Once again it back to the drawing board. They need to figure out a way to honor the past, celebrate the present and bring the show into the future. All that and make it entertaining, after all, isn't that what the industry is based on?

Monday, February 23, 2009 08:33 AM

my observations

  • They did away with the voice over while the award winners were walking to the stage that said this is the 3rd nomination and 1st win for.... Strangely, I missed that, especially for some of the technical categories.
  • I didn't care much for the best song medley, but I understand the desire to move things along. They had two Slumdog songs that both had Indian inspired choreography surrounding the Wall-E song that was half Indian and half African choreography, for a movie involving futuristic robots. Huh?
  • Jack Black had the joke that stuck with me most afterwards, about how he made lots of money from animated films by making movies for Dreamworks then taking the money and betting on Pixar to win. His "Yes!" when Pixar then went on and won was a nice exclamation point on the joke.
  • The structure of presenting the "non-big" awards in the chronology of making a movie, writing -> design -> filming -> effects/editing, worked very well. Also, keeping one set of presenters for each section helped keep the show moving.
  • The camerawork was annoying for those times when things were on the screen behind the stage.

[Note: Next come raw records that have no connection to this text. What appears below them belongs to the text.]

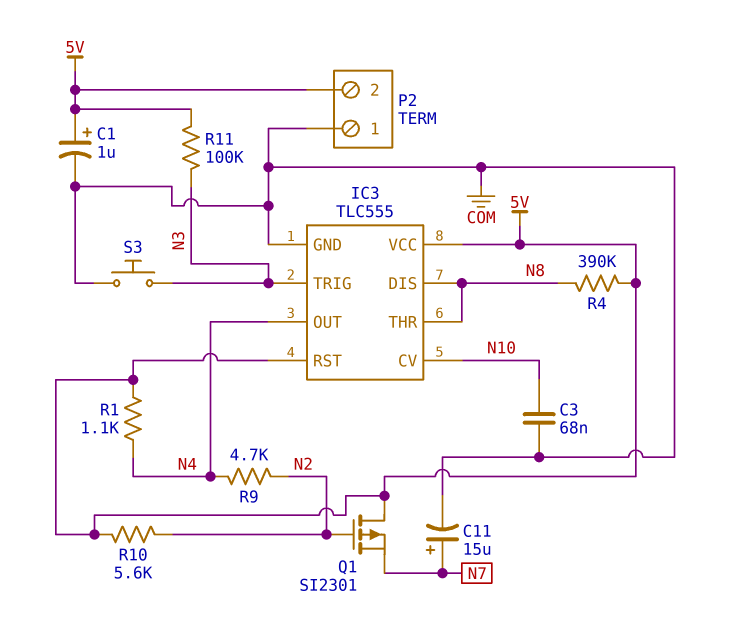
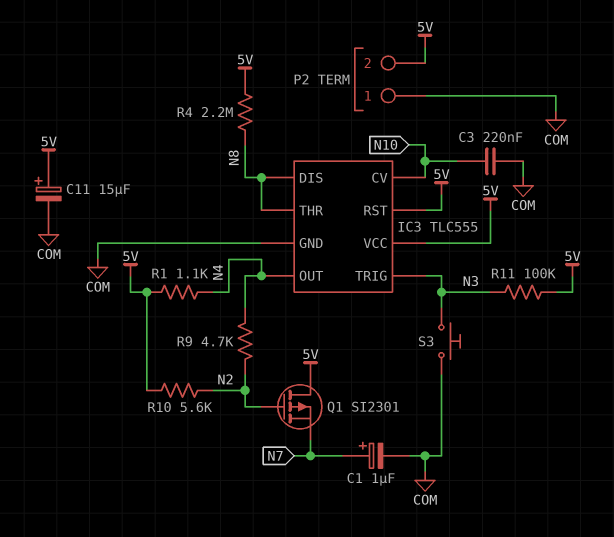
C1: 1uF (plus 5V, minus COM) -> 1uF (plus N7, minus COM)
C3: 68nF (COM, N10) -> 220nF (COM, N10)
C11: 15uF (plus N7, minus COM) -> 15uF (plus 5V, minus COM)
R4: 390k (5V, N8) -> 2.2M (5V, N8)

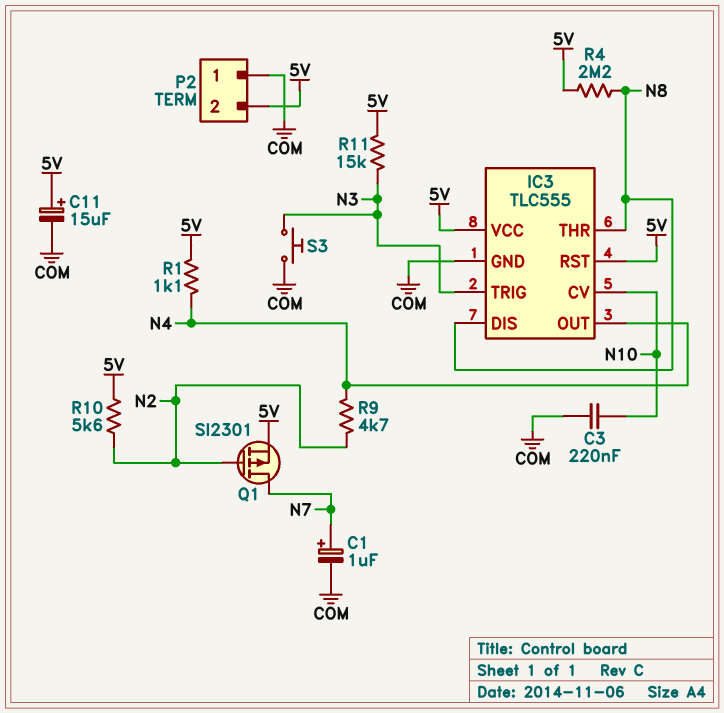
Q1: PMOS SI2301 (G N2, D 5V, S N7) -> PMOS SI2301 (G N2, D N7, S 5V)
R11: 100k (5V, N3) -> 15k (5V, N3)

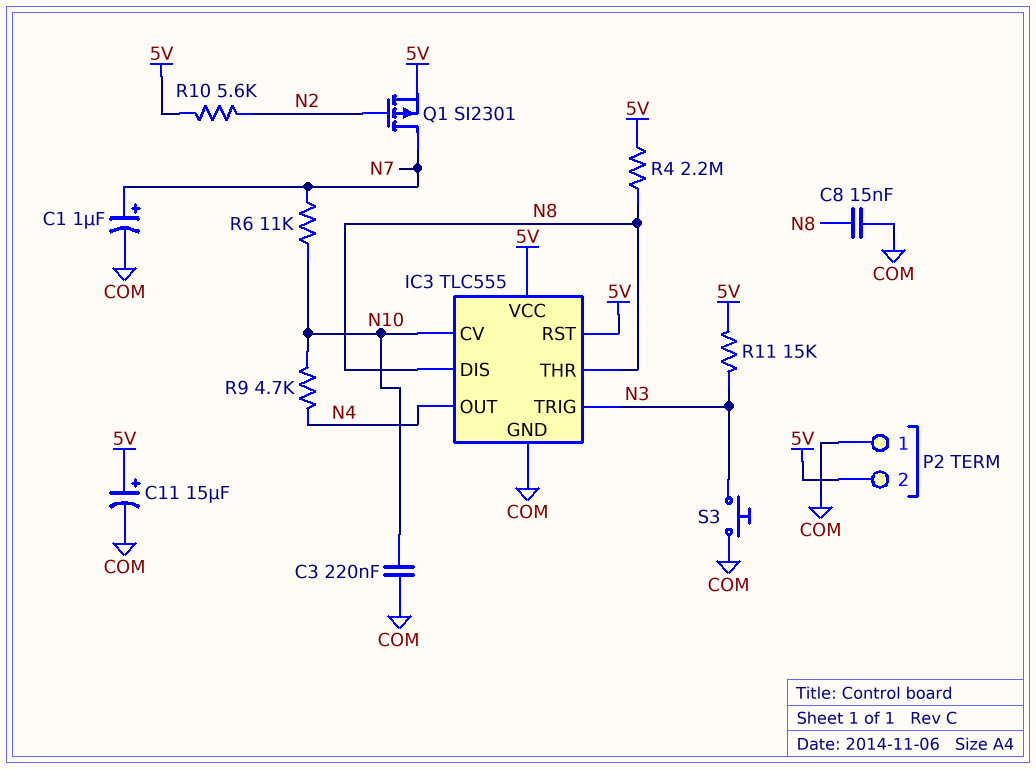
C8: none -> 15nF (COM, N8)
R1: 1.1k (5V, N4) -> none
R6: none -> 11k (N7, N10)
R9: 4.7k (N2, N4) -> 4.7k (N4, N10)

I want to see that, not the stage with the screen behind it.
  • I couldn't figure out why some awards got a podium, and some did not. Why did the best song award winner have to stand there holding his statue while accepting? Were they trying to speed things up at that point?

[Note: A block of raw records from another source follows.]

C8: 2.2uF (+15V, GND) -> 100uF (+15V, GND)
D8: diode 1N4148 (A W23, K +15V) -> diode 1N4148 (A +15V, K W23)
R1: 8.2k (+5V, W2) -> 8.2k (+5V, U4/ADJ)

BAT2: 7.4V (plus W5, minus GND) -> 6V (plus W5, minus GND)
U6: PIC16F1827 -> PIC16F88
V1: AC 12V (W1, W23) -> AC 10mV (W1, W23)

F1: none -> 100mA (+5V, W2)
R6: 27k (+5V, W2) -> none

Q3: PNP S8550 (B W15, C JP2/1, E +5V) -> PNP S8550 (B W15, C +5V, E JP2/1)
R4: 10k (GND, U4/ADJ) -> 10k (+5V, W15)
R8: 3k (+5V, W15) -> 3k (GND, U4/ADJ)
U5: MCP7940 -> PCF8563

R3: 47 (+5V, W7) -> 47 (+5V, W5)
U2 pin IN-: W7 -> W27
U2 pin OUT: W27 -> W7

  • The gang of previous winners presenting the various acting awards was nice, but sometimes awkward. I'm not sure I'd want to see it again next year though.
  • Boy, blink and you miss the announcement for the Technical Awards banquet. They didn't even clips from any of it, and it was sandwiched alone between two blocks of commercials.
  • Yay! They moved the boring part about the accounting to a small blurb at the end.